III. Para chegar à aplicação do art. 236º do CAC, é errado partir do art. 101º (na versão do DL n. 472/99) da RA, porque este é inovador em relação ao art. 101º do DL 244/87 e só é aplicável quando forem devidos "direitos de importação" e, simultaneamente, (a norma diz "e" e não "ou") "outros impostos" (comunitários ou nacionais) originados por um mesmo facto tributário. Ora, nem sempre de um mesmo facto tributário resulta a liquidação de "direitos de importação" e de "outros impostos", como é a situação aqui em causa. Nestes casos, é inaplicável o art. 101º da RA e, por conseguinte, também não é aplicável o art. 236º do CAC. IV. O prazo do reembolso, se a ele houver lugar, não pode confundir-se com o prazo previsto na lei para a revisão oficiosa do acto tributário, embora esta possa visar a concretização daquele. V. O acórdão recorrido contraria as exigências do DC, por quatro ordens de razões: 1ª - porque compete à ordem jurídica da cada EM regular as modalidades processuais e prazos das acções de restituição do indevido; 2ª - porque o legislador comunitário limitou claramente o âmbito de aplicação do CAC às "trocas com países terceiros"; 3ª - porque o art. 245º do CAC e, em geral, as normas do seu Título VIII, afastam a aplicação do art. 236º, já que o legislador comunitário deixou para os EM a regulamentação do procedimento dos "recursos" (em sentido amplo), incluindo a matéria dos prazos, pois que apenas excluiu da competência dos EM a fixação dos efeitos dos recursos (art. 244º) e as decisões tomadas ao abrigo de legislação penal (art. 246º); finalmente, por respeito ao princípio do primado do DC, não é o direito interno que pode mandar aplicar o DC, mas é este que pode mandar aplicar o direito interno dos EM.
VI. Segundo o art. 4º do CAC, só são "direitos de importação" «os direitos aduaneiros e os encargos de efeito equivalente previstos na importação de mercadorias e as imposições à importação instituídas no âmbito de regimes específicos aplicáveis a determinadas mercadorias resultantes da transferência de produtos agrícolas». Ora, o IA está fora da previsão do CAC porque é um imposto interno especial, monofásico, que não incide sobre a "importação" de automóveis, mas sobre a sua "entrada no consumo" nacional, quer eles sejam provenientes do estrangeiro, quer do território nacional. Por não ser um "direito de importação", no sentido do CAC, não cabe na sua previsão legal este diploma comunitário.
De todo o modo este STA, se dúvidas subsistirem, pode auscultar o TJCE.

| REQUISITOS DAS TAREFAS |
(a) Segundo o texto, sobre o que incide o IA, se não incide sobre a importação de automóveis?
(b) Devolva, sem alterações, o trecho do texto entre "VI. Segundo o" e "auscultar o TJCE.", inclusive.
O material seguinte é separado e não tem ligação com o texto.

(Listagens de elementos e de regiões)
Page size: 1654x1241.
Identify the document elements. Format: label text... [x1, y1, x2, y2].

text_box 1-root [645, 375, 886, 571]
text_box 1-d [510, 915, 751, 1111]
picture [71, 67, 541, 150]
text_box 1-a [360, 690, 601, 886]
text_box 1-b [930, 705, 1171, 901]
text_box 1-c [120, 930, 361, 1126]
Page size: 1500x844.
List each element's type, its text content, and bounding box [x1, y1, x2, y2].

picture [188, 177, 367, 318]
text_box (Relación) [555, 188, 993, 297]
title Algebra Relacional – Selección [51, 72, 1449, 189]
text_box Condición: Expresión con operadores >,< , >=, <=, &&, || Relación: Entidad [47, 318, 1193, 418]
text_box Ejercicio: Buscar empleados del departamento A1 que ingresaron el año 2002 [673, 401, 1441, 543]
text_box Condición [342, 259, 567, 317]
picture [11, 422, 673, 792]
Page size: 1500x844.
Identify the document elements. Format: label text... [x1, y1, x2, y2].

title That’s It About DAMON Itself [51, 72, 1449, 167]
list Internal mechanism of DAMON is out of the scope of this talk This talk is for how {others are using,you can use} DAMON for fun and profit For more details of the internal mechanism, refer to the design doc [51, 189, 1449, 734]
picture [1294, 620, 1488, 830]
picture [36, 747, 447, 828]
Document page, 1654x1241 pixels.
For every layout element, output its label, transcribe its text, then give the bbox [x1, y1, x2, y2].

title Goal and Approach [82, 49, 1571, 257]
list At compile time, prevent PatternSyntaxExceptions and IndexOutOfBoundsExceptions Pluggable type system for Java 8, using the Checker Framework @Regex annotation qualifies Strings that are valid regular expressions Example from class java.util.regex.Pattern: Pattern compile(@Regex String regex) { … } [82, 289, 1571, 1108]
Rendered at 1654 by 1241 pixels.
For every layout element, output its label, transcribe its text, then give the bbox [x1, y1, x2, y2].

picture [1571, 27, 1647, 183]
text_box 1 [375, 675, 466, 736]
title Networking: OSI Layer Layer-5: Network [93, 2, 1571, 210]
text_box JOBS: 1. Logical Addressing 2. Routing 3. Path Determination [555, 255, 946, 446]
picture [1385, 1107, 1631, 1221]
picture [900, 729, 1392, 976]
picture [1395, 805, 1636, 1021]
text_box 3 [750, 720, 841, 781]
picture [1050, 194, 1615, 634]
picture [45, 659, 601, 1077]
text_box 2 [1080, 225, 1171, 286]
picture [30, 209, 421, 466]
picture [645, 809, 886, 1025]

| RESPOSTAS |
(a) Incide sobre a entrada dos automóveis no consumo nacional, quer venham do estrangeiro, quer do território nacional.

(b)
VI. Segundo o art. 4º do CAC, só são "direitos de importação" «os direitos aduaneiros e os encargos de efeito equivalente previstos na importação de mercadorias e as imposições à importação instituídas no âmbito de regimes específicos aplicáveis a determinadas mercadorias resultantes da transferência de produtos agrícolas». Ora, o IA está fora da previsão do CAC porque é um imposto interno especial, monofásico, que não incide sobre a "importação" de automóveis, mas sobre a sua "entrada no consumo" nacional, quer eles sejam provenientes do estrangeiro, quer do território nacional. Por não ser um "direito de importação", no sentido do CAC, não cabe na sua previsão legal este diploma comunitário.
De todo o modo este STA, se dúvidas subsistirem, pode auscultar o TJCE.